- INSTRUCTION: Format the lines of all the rows below as a JSON list of strings, with one string per line and no blank lines. Leave the pictures out of the result.

(Saved data entries)
-*-*-
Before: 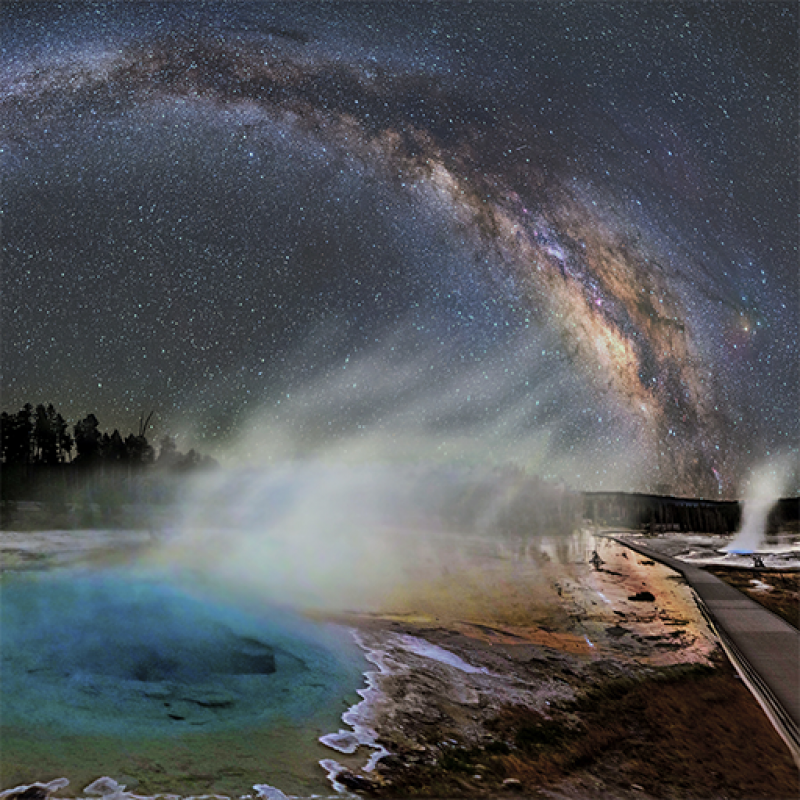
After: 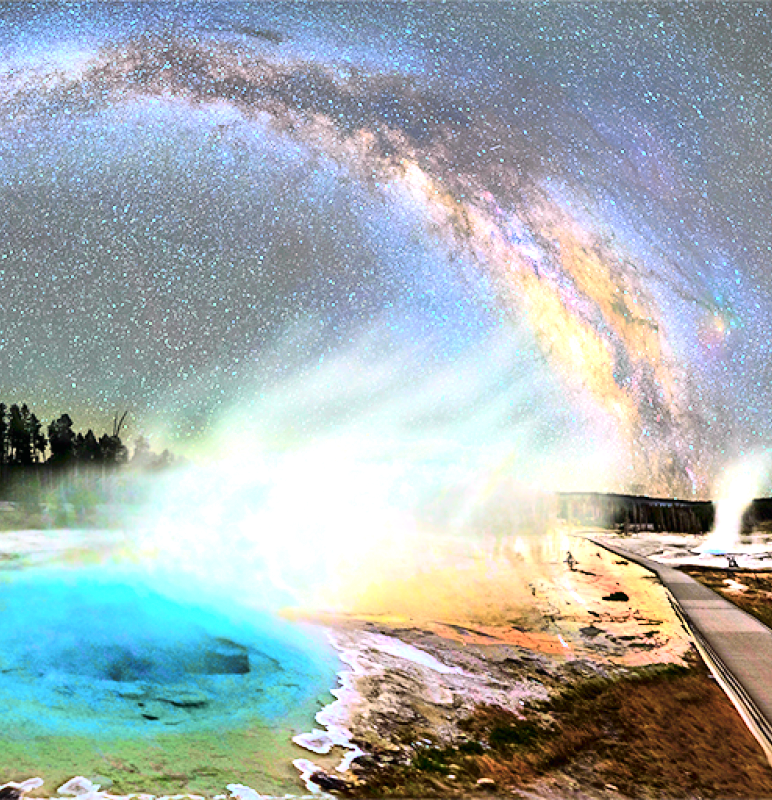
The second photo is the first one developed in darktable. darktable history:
exposure: black level correction 0, exposure 1.929 EV, compensate exposure bias true, compensate highlight preservation false
tone curve: curves: ch0 [(0, 0.003) (0.044, 0.032) (0.12, 0.089) (0.19, 0.175) (0.271, 0.294) (0.457, 0.546) (0.588, 0.71) (0.701, 0.815) (0.86, 0.922) (1, 0.982)]; ch1 [(0, 0) (0.247, 0.215) (0.433, 0.382) (0.466, 0.426) (0.493, 0.481) (0.501, 0.5) (0.517, 0.524) (0.557, 0.582) (0.598, 0.651) (0.671, 0.735) (0.796, 0.85) (1, 1)]; ch2 [(0, 0) (0.249, 0.216) (0.357, 0.317) (0.448, 0.432) (0.478, 0.492) (0.498, 0.499) (0.517, 0.53) (0.537, 0.57) (0.569, 0.623) (0.61, 0.663) (0.706, 0.75) (0.808, 0.809) (0.991, 0.968)], color space Lab, independent channels, preserve colors none
crop and rotate: left 3.415%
-*-*-
- COMPLETE ANSWER:
[
  "Before: ",
  "After: ",
  "The second photo is the first one developed in darktable. darktable history:",
  "exposure: black level correction 0, exposure 1.929 EV, compensate exposure bias true, compensate highlight preservation false",
  "tone curve: curves: ch0 [(0, 0.003) (0.044, 0.032) (0.12, 0.089) (0.19, 0.175) (0.271, 0.294) (0.457, 0.546) (0.588, 0.71) (0.701, 0.815) (0.86, 0.922) (1, 0.982)]; ch1 [(0, 0) (0.247, 0.215) (0.433, 0.382) (0.466, 0.426) (0.493, 0.481) (0.501, 0.5) (0.517, 0.524) (0.557, 0.582) (0.598, 0.651) (0.671, 0.735) (0.796, 0.85) (1, 1)]; ch2 [(0, 0) (0.249, 0.216) (0.357, 0.317) (0.448, 0.432) (0.478, 0.492) (0.498, 0.499) (0.517, 0.53) (0.537, 0.57) (0.569, 0.623) (0.61, 0.663) (0.706, 0.75) (0.808, 0.809) (0.991, 0.968)], color space Lab, independent channels, preserve colors none",
  "crop and rotate: left 3.415%"
]